Конечно, я любил смотреть на огонь, и дым, сладко-терпкий от травы, которую бросаешь в костер, я тоже любил, а еще — картошку, запеченную в золе под головешками, переливающимися как бордовый бархат на сцене сельского клуба.

— И я, Паша, люблю смотреть на огонь. Давай разведем костер! — сказал дядя Володя. — Далеко не пойдем, вот тут, на полянке перед домом, и разведем…

Он вынул из кармана кулек с «Пилотом». Почему-то всегда приносил только эти конфеты, и ни разу — леденцы, которые я уважал больше других сластей. Зато Марина очень любила шоколадные конфеты.

Потом мы сидели у костра, слушали дяди Володины анекдоты, смеялись, пекли картошку и, обжигаясь ею, облупливали коричневую в черных подпалинах кожуру — она легко сжималась под пальцами, собиралась гармошкой и снималась, как оболочка с дорогой копченой колбасы.

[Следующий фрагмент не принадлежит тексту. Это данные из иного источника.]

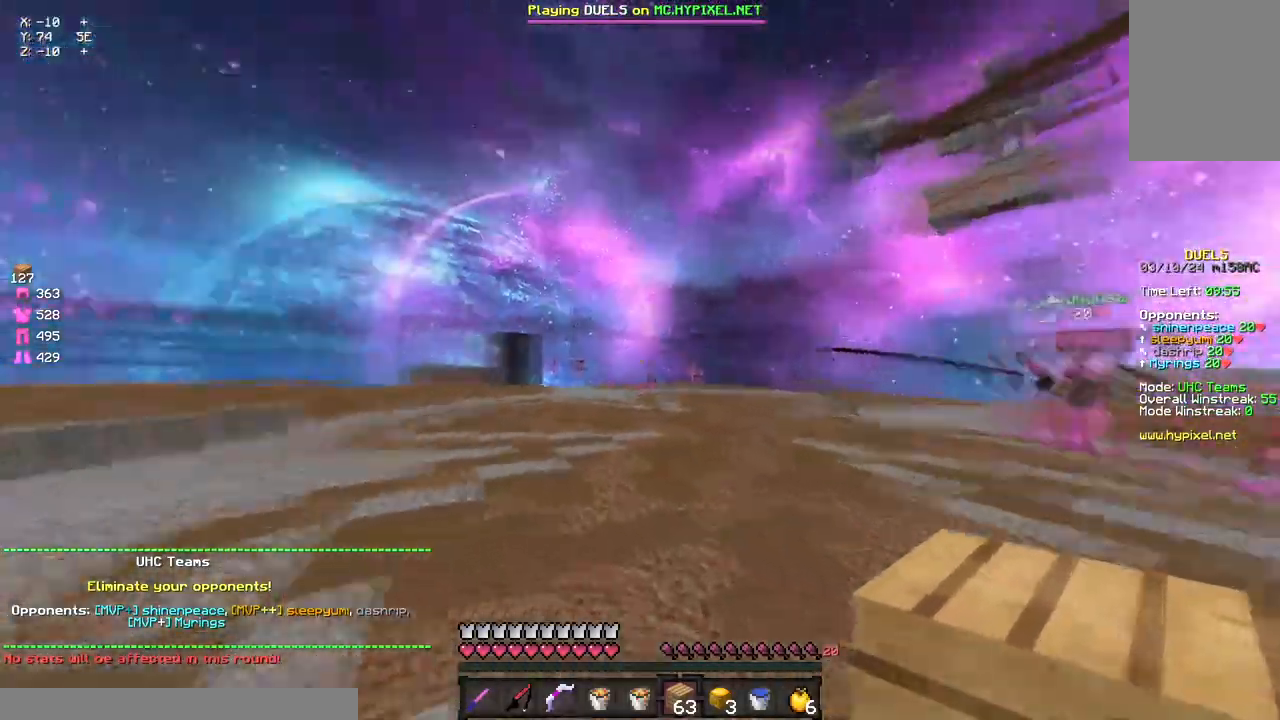
{"keys": ["a", "space", "w"], "mouse": [], "events": [[283, "mouse_left", "down"], [383, "mouse_left", "up"], [433, "a", "down"]]}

Вокруг нас густела темнота, и красные искорки, будто большие светляки, кружили над костром.

— Нормально вчера до дома добралась? — небрежно и как бы невзначай спросил дядя Володя Марину. — Хотел тебя проводить, но пока ходил в буфет за папиросами, гляжу: твой след уже давно простыл…

— Видишь: живая! — рассмеялась Марина. — Что со мной сделается?

Обычно она смеялась тихо, будто стеснялась, а тут — громко, по-русалочьи заливисто.

— Еще и роль немножко поучила, — продолжала она. — Помнишь, Сидор говорит: «Только Платона назвали, и вы как маков цвет вспыхнули.» А Луша отвечает: «Зачем выдумывать? Маков цвет. Я замужняя. Что мне во Платоне вашем. Нашли невидаль.»

— А заглядывалась, — сказал Володя.

— Мало ли что заглядывалась. У какой девки сердце не зазнобчиво? лукаво, не своим голосом откликнулась Марина.

— Пастернака сейчас ругают в газетах, — сказал Володя. — Наверное, нам не разрешат показывать «Слепую красавицу». Зря время теряем! Это твоя первая роль, и вот — напрасно. Жалко, что я тебя раньше в наш театр не привел…

— А что такого запретного в этой пьесе? — удивилась Марина. — Очень жизненная пьеса, должна зрителю понравиться…

— Да как понравится, если Пастернак там, наверху, многим не нравится. К тому же пьеса, говорят, и не печаталась нигде. Спросят, где взяли, а что режиссер ответит?

И тут Марина улыбнулась совсем как Одри Хэпберн. Это была такая улыбка, что вы и представить себе не можете, если никогда не видели фильм «Римские каникулы». Мы с папой ходили на него целых три раза. Ему очень нравилась Одри с огромными печальными глазами, трогательно торчащими ключицами и легкой, совершенно обезоруживающей улыбкой. Она была нежной и беззащитной, прекрасной как принцесса из туманного, полузабытого сна. И Марина тоже умела улыбаться так же трогательно. Но Володя почему-то совсем не обратил на это внимания, и они завели долгий, малопонятный мне разговор о каком-то поэте, его опале и таланте, нищете и трагедии, и о том, что когда-нибудь, лет через сто, а может, раньше, искусство станет свободнее.

Я слушал их и не понимал, о чем это они беседуют: какая такая им свобода нужна, чтобы читать стихи, танцевать или играть на сцене? Ну и представляйтесь, сколько хотите, лишь бы другим не мешали!

— Полуночничаете? — вдруг возник из темноты чей-то голос. Мы, как по команде, повернули в его сторону головы. Неясный силуэт мужчины почти сливался с покрывалом ночи, но вот он сделал шаг, другой и в отблесках затухающего костра проявилась серая маска лица, и чем ближе человек подходил к нам, тем оно четче становилось. Да это же Иван, наш сосед! И чего он так поздно бродит? Наверное, скучно ему без Поли, его жены: уехала на месяц в Брянск, в отпуск, а мужа оставила на хозяйстве — кормить собаку, кур, приглядывать за садом-огородом.